*REQUIREMENT*. Find each line in the records below that contains the word "root", and copy it out.

*Records drawn from a dataset*.
>>>>>
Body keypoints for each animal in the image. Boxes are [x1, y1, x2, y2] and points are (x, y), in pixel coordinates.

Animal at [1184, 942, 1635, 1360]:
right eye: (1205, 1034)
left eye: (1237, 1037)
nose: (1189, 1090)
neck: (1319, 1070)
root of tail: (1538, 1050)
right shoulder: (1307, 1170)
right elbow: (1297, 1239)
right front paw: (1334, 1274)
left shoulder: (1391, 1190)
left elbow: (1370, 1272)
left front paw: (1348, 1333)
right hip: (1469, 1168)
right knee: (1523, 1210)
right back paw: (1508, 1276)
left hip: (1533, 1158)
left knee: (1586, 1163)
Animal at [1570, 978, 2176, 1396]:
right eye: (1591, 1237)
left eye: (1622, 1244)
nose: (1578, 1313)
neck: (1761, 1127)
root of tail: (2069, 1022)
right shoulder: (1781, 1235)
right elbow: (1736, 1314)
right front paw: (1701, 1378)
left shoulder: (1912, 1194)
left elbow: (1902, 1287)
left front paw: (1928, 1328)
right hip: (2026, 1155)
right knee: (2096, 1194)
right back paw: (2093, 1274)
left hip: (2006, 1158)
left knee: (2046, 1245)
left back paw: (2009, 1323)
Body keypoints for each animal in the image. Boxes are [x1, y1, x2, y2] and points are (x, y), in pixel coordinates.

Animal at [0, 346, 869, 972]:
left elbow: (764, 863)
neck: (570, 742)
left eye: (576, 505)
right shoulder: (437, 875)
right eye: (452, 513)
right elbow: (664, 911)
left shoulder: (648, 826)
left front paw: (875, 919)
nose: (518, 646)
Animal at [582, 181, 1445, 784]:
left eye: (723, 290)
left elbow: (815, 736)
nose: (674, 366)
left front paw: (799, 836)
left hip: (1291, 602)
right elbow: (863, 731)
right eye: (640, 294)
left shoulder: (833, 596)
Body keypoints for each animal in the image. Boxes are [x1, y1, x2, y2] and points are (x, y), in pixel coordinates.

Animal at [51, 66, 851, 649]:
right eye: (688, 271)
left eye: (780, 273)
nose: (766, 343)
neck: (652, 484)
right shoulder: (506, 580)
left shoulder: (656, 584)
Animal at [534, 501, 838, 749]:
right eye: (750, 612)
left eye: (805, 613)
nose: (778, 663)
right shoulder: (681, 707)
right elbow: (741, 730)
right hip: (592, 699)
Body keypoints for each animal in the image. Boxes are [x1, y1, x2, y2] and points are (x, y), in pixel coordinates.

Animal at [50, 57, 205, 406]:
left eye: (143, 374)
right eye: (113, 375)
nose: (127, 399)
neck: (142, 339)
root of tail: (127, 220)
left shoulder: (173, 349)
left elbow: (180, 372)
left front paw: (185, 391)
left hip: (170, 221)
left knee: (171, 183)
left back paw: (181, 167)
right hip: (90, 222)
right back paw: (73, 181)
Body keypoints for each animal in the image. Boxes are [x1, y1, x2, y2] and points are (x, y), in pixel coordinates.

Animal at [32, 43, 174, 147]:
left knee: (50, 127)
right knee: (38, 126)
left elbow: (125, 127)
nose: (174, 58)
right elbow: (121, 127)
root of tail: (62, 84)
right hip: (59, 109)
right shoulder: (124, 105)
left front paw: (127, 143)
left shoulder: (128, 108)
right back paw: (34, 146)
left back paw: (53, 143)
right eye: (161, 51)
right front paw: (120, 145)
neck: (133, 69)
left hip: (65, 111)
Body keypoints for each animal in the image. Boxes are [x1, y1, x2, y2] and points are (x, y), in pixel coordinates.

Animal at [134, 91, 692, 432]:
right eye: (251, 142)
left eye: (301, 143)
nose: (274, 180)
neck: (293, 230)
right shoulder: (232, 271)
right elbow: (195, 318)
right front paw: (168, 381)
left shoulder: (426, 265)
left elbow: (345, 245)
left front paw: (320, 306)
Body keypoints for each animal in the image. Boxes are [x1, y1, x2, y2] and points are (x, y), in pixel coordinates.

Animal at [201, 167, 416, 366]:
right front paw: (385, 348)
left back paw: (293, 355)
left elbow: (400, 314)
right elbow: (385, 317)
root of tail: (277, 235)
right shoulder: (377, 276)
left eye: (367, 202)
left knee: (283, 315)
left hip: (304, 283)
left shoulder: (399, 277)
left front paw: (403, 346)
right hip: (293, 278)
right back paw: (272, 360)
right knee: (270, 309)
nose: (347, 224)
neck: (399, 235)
<<<<<
*FINISHED TASK*.
root of tail: (1538, 1050)
root of tail: (2069, 1022)
root of tail: (127, 220)
root of tail: (62, 84)
root of tail: (277, 235)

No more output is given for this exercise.